Manufacturability aside, it’s clear that ever-higher-resolution sensors accept performance penalties per photosite that are related to fill factor – the proportion of the sensor covered with light-sensitive components. While the pixels can shrink, associated circuitry may not, so the sensitive area becomes a smaller proportion of the whole. As to whether a high-resolution sensor scaled down might have better noise performance than a lower resolution sensor, Gilblom considers it too close to call. “Without all the gory details I can’t answer it. It depends on all kinds of decisions they made in the designs as to whether it’s better or worse in the end.”

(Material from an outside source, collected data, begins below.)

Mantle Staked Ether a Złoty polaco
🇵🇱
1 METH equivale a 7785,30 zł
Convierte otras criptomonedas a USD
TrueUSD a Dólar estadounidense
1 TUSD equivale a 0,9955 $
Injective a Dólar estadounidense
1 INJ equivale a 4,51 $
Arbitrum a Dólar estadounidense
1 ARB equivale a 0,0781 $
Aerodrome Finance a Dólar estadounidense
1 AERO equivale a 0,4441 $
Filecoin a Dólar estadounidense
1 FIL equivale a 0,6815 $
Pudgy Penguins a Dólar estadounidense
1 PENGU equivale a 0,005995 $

Colour filter arrays with more than just red, green and blue are not a new idea. As Gilblom puts it, with primary colour filters “you’re throwing away on the order of two thirds of the light. If you try to get it back with white pixels, to get the colour back you have to have [clever colour processing]. There are dozens of patterns. Sony invented the emerald pixel. This was in 2003. Their imaging scientists went through and did a very careful calculation to see what you could do to simultaneously improve noise performance and sensitivity. They spent a lot of money on it and the results were undetectably different.”
So, is there any route to real improvements? “Frankly,” Gilblom says, “you have a limited design space. Almost anything that’s practical has already been done. There are all sorts of impractical things proposed and some of those get done as Ph.D. thesis projects. Lots of papers but few production devices.” Big changes require fundamental advances, perhaps involving the photodiodes that detect light. “The photodiodes in imaging sensors, to put it in technical terms, are not very good. The reason is that you expose them to the processes that are necessary to make digital CMOS devices, which are very harsh. You isolate the photodiodes with [insulating] oxide layers, and when you put in the oxide layers it stresses the photodiode and raises the dark current [that is, noise]. Doesn’t matter if they’re front side or back side devices, there’s this stuff you have to do to make the CMOS circuitry. And if you try to make really good photodiodes, you’ll ruin the digital stuff.”
Here, it’s necessary to declare Gilblom’s interest in his company’s Lumiense design, in which photodiodes and circuitry are “built on separate wafers that are bonded together after they’re made. You can make scientific photodiodes that have a near one-hundred-per-cent fill factor. There’s nothing on that surface that isn’t photodiodes.” Lumiense also creates an opportunity to build global-shutter cameras with fewer of the traditional compromises to noise and sensitivity, largely caused by light falling on the circuitry that controls the shuttering. Stack that circuitry behind the light sensitive layer and the problem goes away. “The best device ever made had an extinction ratio [that is, shutter opacity] of 50,000:1,” Gilblom notes. “With Lumiense, you end up between one and ten million to one.” Lumiense is a few years from being ready for a film set, but might do well when it is.
None of this makes any particular recent development a bad idea. In general, though, Gilblom’s analysis is that making impressive sensors for cinema cameras is about “just making the decision to do it, being willing to spend the money and finding someone who’s interested in making them for you.”